**WORK INSTRUCTIONS**
Exactly as written and without the pictures, output the entries below.

(Saved entries)
* * * * * * * * *
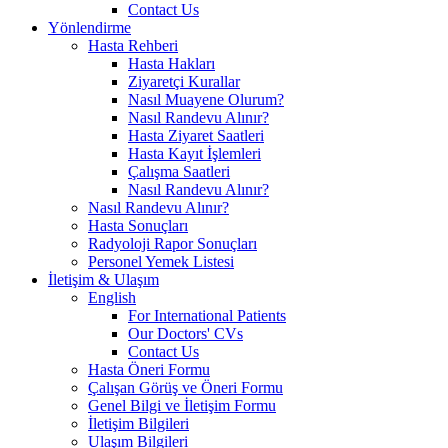
Contact Us
Yönlendirme
Hasta Rehberi
Hasta Hakları
Ziyaretçi Kurallar
Nasıl Muayene Olurum?
Nasıl Randevu Alınır?
Hasta Ziyaret Saatleri
Hasta Kayıt İşlemleri
Çalışma Saatleri
Nasıl Randevu Alınır?
Nasıl Randevu Alınır?
Hasta Sonuçları
Radyoloji Rapor Sonuçları
Personel Yemek Listesi
İletişim & Ulaşım
English
For International Patients
Our Doctors' CVs
Contact Us
Hasta Öneri Formu
Çalışan Görüş ve Öneri Formu
Genel Bilgi ve İletişim Formu
İletişim Bilgileri
Ulaşım Bilgileri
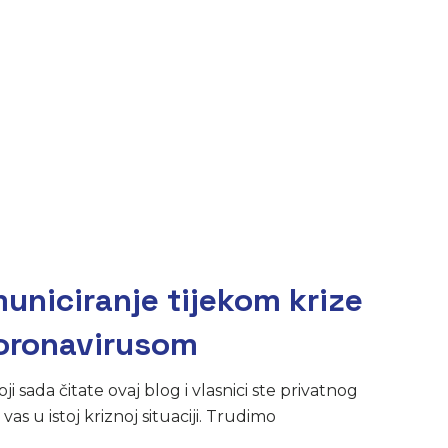
municiranje tijekom krize
oronavirusom
i sada čitate ovaj blog i vlasnici ste privatnog
as u istoj kriznoj situaciji. Trudimo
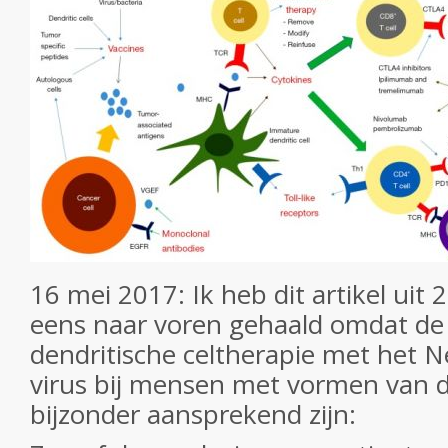
16 mei 2017: Ik heb dit artikel uit 2
eens naar voren gehaald omdat de 
dendritische celtherapie met het 
virus bij mensen met vormen van
bijzonder aansprekend zijn:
* * * * * * * * *
**SOLVED EXERCISE**
Contact Us
Yönlendirme
Hasta Rehberi
Hasta Hakları
Ziyaretçi Kurallar
Nasıl Muayene Olurum?
Nasıl Randevu Alınır?
Hasta Ziyaret Saatleri
Hasta Kayıt İşlemleri
Çalışma Saatleri
Nasıl Randevu Alınır?
Nasıl Randevu Alınır?
Hasta Sonuçları
Radyoloji Rapor Sonuçları
Personel Yemek Listesi
İletişim & Ulaşım
English
For International Patients
Our Doctors' CVs
Contact Us
Hasta Öneri Formu
Çalışan Görüş ve Öneri Formu
Genel Bilgi ve İletişim Formu
İletişim Bilgileri
Ulaşım Bilgileri
municiranje tijekom krize
oronavirusom
i sada čitate ovaj blog i vlasnici ste privatnog
as u istoj kriznoj situaciji. Trudimo
16 mei 2017: Ik heb dit artikel uit 2
eens naar voren gehaald omdat de 
dendritische celtherapie met het 
virus bij mensen met vormen van
bijzonder aansprekend zijn:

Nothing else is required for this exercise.